Tuesday 19 April 2016

Celebrating the 1050th anniversary of the Baptism of Poland with 16th century poly-choral music

King Sigismund III of Poland
King Sigismund III of Poland
In 966 the reigning Duke in Poland accepted Christianity and was baptised. This date has remained important in Poland as the event became entwined in Poland's sense of nationhood. On Monday 18 April 2016, the Polish Embassy in London hosted an event celebrating the anniversary. The evening also celebrated the release of the fourth volume of The Sixteen's ongoing series of CDs exploring music in Poland from the Renaissance and Baroque. After speeches from the Polish Ambassador, Witold Sobkow, and Anna Godlewska, director of the Polish Cultural Institute, we heard a short recital of music from the Polish Baroque given by Eamonn Dougan and eight members of The Sixteen.

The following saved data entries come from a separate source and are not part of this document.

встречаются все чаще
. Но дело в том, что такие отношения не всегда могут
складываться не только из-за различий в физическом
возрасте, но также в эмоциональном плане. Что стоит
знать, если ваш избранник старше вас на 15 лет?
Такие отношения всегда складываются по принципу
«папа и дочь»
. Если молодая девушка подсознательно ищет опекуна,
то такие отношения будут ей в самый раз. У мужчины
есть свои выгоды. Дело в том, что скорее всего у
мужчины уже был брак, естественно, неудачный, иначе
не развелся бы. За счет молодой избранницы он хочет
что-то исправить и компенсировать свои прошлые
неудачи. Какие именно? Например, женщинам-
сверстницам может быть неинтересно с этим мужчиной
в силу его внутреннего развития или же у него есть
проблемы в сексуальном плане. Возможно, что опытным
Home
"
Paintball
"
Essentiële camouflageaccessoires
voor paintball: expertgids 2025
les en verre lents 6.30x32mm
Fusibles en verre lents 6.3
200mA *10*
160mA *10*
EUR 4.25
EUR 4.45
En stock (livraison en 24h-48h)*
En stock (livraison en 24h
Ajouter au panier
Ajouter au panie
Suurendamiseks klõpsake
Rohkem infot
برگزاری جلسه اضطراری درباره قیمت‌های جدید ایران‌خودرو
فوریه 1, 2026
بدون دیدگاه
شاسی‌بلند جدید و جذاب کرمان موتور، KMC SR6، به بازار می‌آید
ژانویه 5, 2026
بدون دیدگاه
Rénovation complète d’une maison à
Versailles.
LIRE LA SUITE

In his entertaining and informative introduction Eamonn Dougan explained that King Sigismund III of Poland had been keen to improve music at court and had asked the Pope for help. The Pope had 'encouraged' a number of Italian musicians to settle in Poland, some spent a long time there and native composers took inspiration.

The names of the Italian composers who worked in Poland are not all familiar, only Luca Marenzio is well known, and some seemed to get a taste for travel as Bertolusi went from Poland to Denmark. The Sixteen performed motets by these Italian visitors, Pacelli's Veni sponsa Christi, Bertolusi's Regina Coeli and Timor Domini, alongside music by later Polish composers, Gorczycki's O rex gloriae and Sepulto Domine, and Pekiel's Resonent in Laudibus and Ave Maria. This is all music which deserves to be better known. The Sixteen's recordings build on scholarship being done in Poland and we can hope that other groups follow suit.

King Sigismund III was very fond of poly-choral music, and the recital ended with a double choir mass by Luca Marenzio, a composer best known for his madrigals. Marenzio's Missa super Iniquos odio habui was premiered in Warsaw in 1596. Though the records of the performance survive, the only complete copy of the mass seemed to have disappeared in World War II, but thankfully was recently rediscovered (having been moved to East Berlin by the Soviet regime). We heard Marenzio's motet Iniquos odio habui and the Gloria from the mass based on it, and I look forward to hearing the whole piece on The Sixteen's forthcoming disc, Helper and Protector: Italian Maestri in Poland.